Our protagonist, John McClane, is now a detective experiencing his first year on the job.  The plot involves two events: the first being a hostage situation and the second, a citywide blackout, being used to cover multiple examples of looting.  Meanwhil, John meets Holly, his future wife.

Here McClane closer resembles the character fans know and love from the film series, with more subtle character moments fleshing out the action hero.  Once again McClane is the guy in the wrong place at the wrong time, however the story doesn’t present this as cliched, instead flowing freely and allowing the story and character to develop.  McClane also seems more interested in being an actual detective than an action hero, arresting villains for the majority of the story as opposed to simply taking them down as seen, inevitably, within the action film franchise.  Whilst the first volume felt crowded with a variety of supporting characters, the balance here is more settled, with the plot and McClane allowed sufficient time to shine through.

The simplistic art has echoes of brilliance but never hits a home run with the shaded style reminiscent of Gotham Central, but without the charm or subtle nuances. However, it is a step up from the art seen in the previous volume.  The tone matches the style of the story and maintains a consistent form throughout moments of action and the dialogue heavy scenes, meaning that the book flows well.  Nothing upsets a comic book story more than inconsistent art, whether that’s a change in artist or an artist that struggles with certain moments (action or talking scenes) however this book has no such problem.

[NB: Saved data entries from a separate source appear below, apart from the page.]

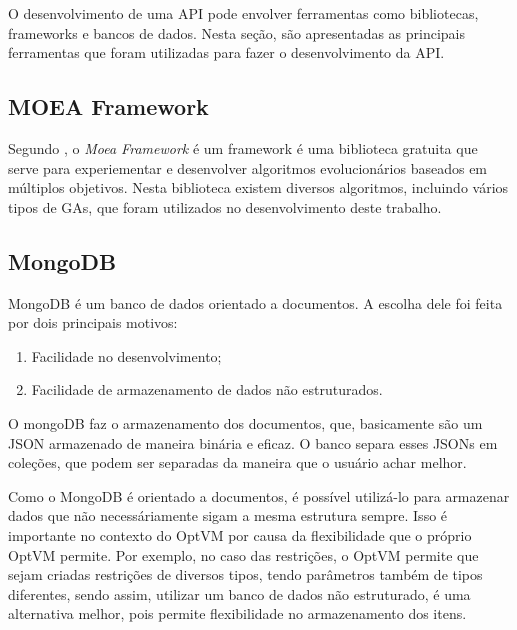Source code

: O desenvolvimento de uma API pode envolver ferramentas como bibliotecas, frameworks e 
bancos de dados. Nesta seção, são apresentadas as principais ferramentas que foram utilizadas para
fazer o desenvolvimento da API. 

\subsection{MOEA Framework}
Segundo \cite{moea}, o \textit{Moea Framework} é um framework é uma
biblioteca gratuita que serve para experiementar e desenvolver
algoritmos evolucionários baseados em múltiplos objetivos. Nesta biblioteca
existem diversos algoritmos, incluindo vários tipos de GAs, que foram utilizados
no desenvolvimento deste trabalho.

\subsection{MongoDB}
MongoDB é um banco de dados orientado a documentos. A escolha dele foi
feita por dois principais motivos:

\begin{enumerate}
  \item Facilidade no desenvolvimento;
  \item Facilidade de armazenamento de dados não estruturados.
\end{enumerate}

O mongoDB faz o armazenamento dos documentos, que, basicamente são um JSON
armazenado de maneira binária e eficaz. O banco separa esses JSONs em coleções,
que podem ser separadas da maneira que o usuário achar melhor.

Como o MongoDB é orientado a documentos, é possível utilizá-lo para armazenar
dados que não necessáriamente sigam a mesma estrutura sempre. Isso é importante no contexto do
OptVM por causa da flexibilidade que o próprio OptVM permite. Por exemplo, no
caso das restrições, o OptVM permite que sejam criadas restrições de diversos tipos,
tendo parâmetros também de tipos diferentes, sendo assim, utilizar um banco de 
dados não estruturado, é uma alternativa melhor, pois permite flexibilidade no armazenamento
dos itens.

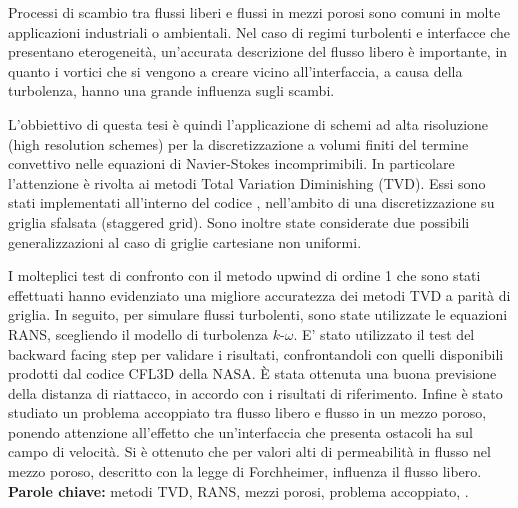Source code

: Processi di scambio tra flussi liberi e flussi in mezzi porosi sono comuni in 
molte applicazioni industriali o ambientali. Nel caso di regimi turbolenti e 
interfacce che presentano eterogeneità, un'accurata descrizione del flusso 
libero è importante, in quanto i vortici che si vengono a creare vicino 
all'interfaccia, a causa della turbolenza, hanno una grande influenza sugli 
scambi.

L'obbiettivo di questa tesi è quindi l'applicazione di schemi ad alta 
risoluzione 
(high resolution schemes)
per la discretizzazione a volumi finiti del termine convettivo nelle equazioni 
di Navier-Stokes incomprimibili. In particolare l'attenzione è rivolta ai 
metodi Total Variation Diminishing (TVD). Essi sono stati implementati 
all'interno del codice \DUMUX, nell'ambito di una discretizzazione su griglia 
sfalsata (staggered grid). Sono inoltre state considerate due possibili 
generalizzazioni al caso di griglie cartesiane non 
uniformi.

I molteplici test di confronto con il metodo upwind di ordine 1 che sono stati 
effettuati hanno evidenziato una migliore accuratezza dei metodi TVD a parità 
di griglia. 
In seguito, per simulare flussi turbolenti, sono state utilizzate le equazioni 
RANS, scegliendo il modello di turbolenza $k\text{-}\omega$. E' stato 
utilizzato il test del backward facing step per validare i risultati, 
confrontandoli con quelli disponibili prodotti dal codice CFL3D della NASA. È 
stata ottenuta una buona previsione della distanza di riattacco, in accordo con 
i risultati di riferimento. Infine è stato studiato un problema accoppiato tra 
flusso libero e flusso in un mezzo poroso, ponendo attenzione all'effetto che 
un'interfaccia che presenta ostacoli ha sul campo di velocità. Si è ottenuto 
che per valori alti di permeabilità in flusso nel mezzo poroso, descritto con 
la legge di Forchheimer, influenza il flusso libero.
\\[\baselineskip]
\textbf{Parole chiave:} metodi TVD, RANS, mezzi porosi, problema accoppiato, 
\DUMUX.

Based on this story and the increase in quality since the first volume, its a shame that no further adventures of McClane have appeared in comic book form.  Chaykin has a grasp on McClane after an uneven start and the art has improved with the change of artist, providing a well-formed book with a strong storyline that will keep fans entertained.  It would be impossible to recreate the thrill of the original film in another format but this is a good effort that aims high and almost hits a bullseye in every aspect of storytelling.  It might not deserve the ‘ki-yay’ but after reading the first volume, this collection does generate a ‘Yippee’.